Abstract

Hypertension is associated with reduced brain volume, higher future dementia risk, and greater Alzheimer's disease (AD) pathology. However, average blood pressure (BP) is lower in people with AD than in controls. Understanding whether changes in BP, cognition and brain volume occur simultaneously could inform strategies for AD prevention and management. Using data from two cohorts, we investigated whether baseline BP predicted baseline and changes in cognition, and the correlation between changes in cognition, BP and brain volume change (atrophy). Alzheimer's Disease Neuroimaging Initiative 1 participants were investigated: 198 controls, 345 MCI and 154 ADs. National Alzheimer Co-ordinating Center participants were separately investigated; 1,098 controls, 1,126 mild cognitive impairment (MCI) and 5,100 AD subjects. Multivariate mixed linear regression models were fitted with outcomes of BP (systolic, diastolic and pulse pressure), MMSE and atrophy (whole brain, hippocampus). Analyses were adjusted for age, gender, APOE genotype, head-size (for atrophy) and antihypertensive use (NACC only). A random intercept (BP, MMSE) and random slope (all outcomes) were included for participant level with unstructured covariance to allow for correlations between all random effects. Likelihood ratio tests were used to examine the evidence for the correlation between baseline values of outcomes and the evidence for correlation between change in (Δ) outcomes. In ADNI, higher hippocampal atrophy was associated with greater baseline systolic ((r, p value); 0.2, p=0.004) and pulse pressure (0.2, p=0.007) in MCIs; no associations were found in controls. In NACC, higher baseline systolic BP was associated with lower baseline MMSE in MCIs (-0.23, <0.001); falling MMSE was predicted by falling systolic (0.35, p<0.001) and pulse pressure (0.34, p=0.001).

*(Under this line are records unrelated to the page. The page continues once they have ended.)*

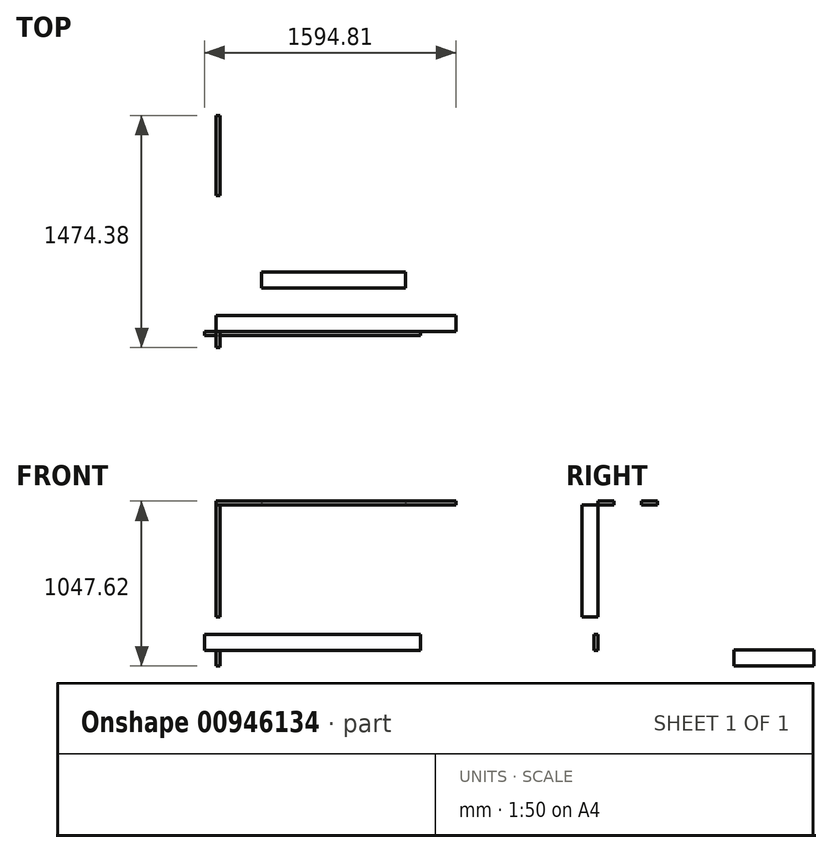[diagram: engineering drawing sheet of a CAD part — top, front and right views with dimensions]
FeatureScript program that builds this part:
annotation { "Feature Type Name" : "Feature", "Feature Type Description" : "" }
export const myFeature = defineFeature(function(context is Context, id is Id, definition is map)
    precondition{}
    {
        {
            var Q0;
            Q0=qCreatedBy(makeId("Top.planeOp"),FACE);
            var sketch = newSketch(context, id + "F0", { "sketchPlane" : qUnion([Q0])});
            skLineSegment(sketch, "E0.bottom", {"start": v(0, 0) * mm, "end": v(1524, 0) * mm});
            skLineSegment(sketch, "E0.top", {"start": v(0, 101.6) * mm, "end": v(1524, 101.6) * mm});
            skLineSegment(sketch, "E0.left", {"start": v(0, 0) * mm, "end": v(0, 101.6) * mm});
            skLineSegment(sketch, "E0.right", {"start": v(1524, 0) * mm, "end": v(1524, 101.6) * mm});
            skSolve(sketch);
        }
        {
            var Q0;
            Q0 = qSketchRegion(id + "F0", true);
            extrude(context, id + "F1", {"entities" : qUnion([Q0]), "depth" : 25.4 * mm, "offsetDistance" : 25.4 * mm});
        }
        {
            var Q0;
            Q0=qCreatedBy(makeId("Right.planeOp"),FACE);
            var sketch = newSketch(context, id + "F2", { "sketchPlane" : qUnion([Q0])});
            skLineSegment(sketch, "E1.bottom", {"start": v(0, 0) * mm, "end": v(-101.6, 0) * mm});
            skLineSegment(sketch, "E1.top", {"start": v(0, -711.2) * mm, "end": v(-101.6, -711.2) * mm});
            skLineSegment(sketch, "E1.left", {"start": v(0, 0) * mm, "end": v(0, -711.2) * mm});
            skLineSegment(sketch, "E1.right", {"start": v(-101.6, 0) * mm, "end": v(-101.6, -711.2) * mm});
            skSolve(sketch);
        }
        {
            var Q0;
            Q0 = qSketchRegion(id + "F2", true);
            extrude(context, id + "F3", {"entities" : qUnion([Q0]), "depth" : 25.4 * mm, "offsetDistance" : 25.4 * mm});
        }
        {
            var Q0;
            Q0=qCreatedBy(makeId("Top.planeOp"),FACE);
            var sketch = newSketch(context, id + "F4", { "sketchPlane" : qUnion([Q0])});
            skLineSegment(sketch, "E2.bottom", {"start": v(291.42, 275.85) * mm, "end": v(1205.82, 275.85) * mm});
            skLineSegment(sketch, "E2.top", {"start": v(291.42, 377.45) * mm, "end": v(1205.82, 377.45) * mm});
            skLineSegment(sketch, "E2.left", {"start": v(291.42, 275.85) * mm, "end": v(291.42, 377.45) * mm});
            skLineSegment(sketch, "E2.right", {"start": v(1205.82, 275.85) * mm, "end": v(1205.82, 377.45) * mm});
            skSolve(sketch);
        }
        {
            var Q0;
            Q0 = qSketchRegion(id + "F4", true);
            extrude(context, id + "F5", {"entities" : qUnion([Q0]), "depth" : 25.4 * mm, "offsetDistance" : 25.4 * mm});
        }
        {
            var Q0;
            Q0=qCreatedBy(makeId("Right.planeOp"),FACE);
            var sketch = newSketch(context, id + "F6", { "sketchPlane" : qUnion([Q0])});
            skLineSegment(sketch, "E3.bottom", {"start": v(864.78, -920.62) * mm, "end": v(1372.78, -920.62) * mm});
            skLineSegment(sketch, "E3.top", {"start": v(864.78, -1022.22) * mm, "end": v(1372.78, -1022.22) * mm});
            skLineSegment(sketch, "E3.left", {"start": v(864.78, -920.62) * mm, "end": v(864.78, -1022.22) * mm});
            skLineSegment(sketch, "E3.right", {"start": v(1372.78, -920.62) * mm, "end": v(1372.78, -1022.22) * mm});
            skSolve(sketch);
        }
        {
            var Q0;
            Q0 = qSketchRegion(id + "F6", true);
            extrude(context, id + "F7", {"entities" : qUnion([Q0]), "depth" : 25.4 * mm, "offsetDistance" : 25.4 * mm});
        }
        {
            var Q0;
            Q0=qCreatedBy(makeId("Front.planeOp"),FACE);
            var sketch = newSketch(context, id + "F8", { "sketchPlane" : qUnion([Q0])});
            skLineSegment(sketch, "E4.bottom", {"start": v(-70.81, -820.8) * mm, "end": v(1300.79, -820.8) * mm});
            skLineSegment(sketch, "E4.top", {"start": v(-70.81, -922.4) * mm, "end": v(1300.79, -922.4) * mm});
            skLineSegment(sketch, "E4.left", {"start": v(-70.81, -820.8) * mm, "end": v(-70.81, -922.4) * mm});
            skLineSegment(sketch, "E4.right", {"start": v(1300.79, -820.8) * mm, "end": v(1300.79, -922.4) * mm});
            skSolve(sketch);
        }
        {
            var Q0;
            Q0=makeQuery(id+"F8.imprint","IMPRINT",FACE,{"disambiguationData":[TD([[makeQuery(id+"F8.imprint","IMPRINT",EDGE,{"derivedFrom":sQuery(id+"F8.wireOp",EDGE,"E4.bottom")}),-1.0]])]});
            extrude(context, id + "F9", {"entities" : qUnion([Q0]), "depth" : 25.4 * mm, "offsetDistance" : 25.4 * mm});
        }
    });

Conversely, in AD patients, lower MMSEs were associated with lower systolic (0.10, p<0.001), diastolic (0.06, p=0.05), and pulse pressure (0.08, p=0.01). These results suggest whilst high BP may be associated with AD development, falling BP may be important in the mid-late AD stages; MCIs with falling BP were more likely to worsen on MMSE, and AD subjects with low systolic BP more likely to have lower baseline MMSEs. Further work is required to understand whether this could inform AD management and prevention strategies.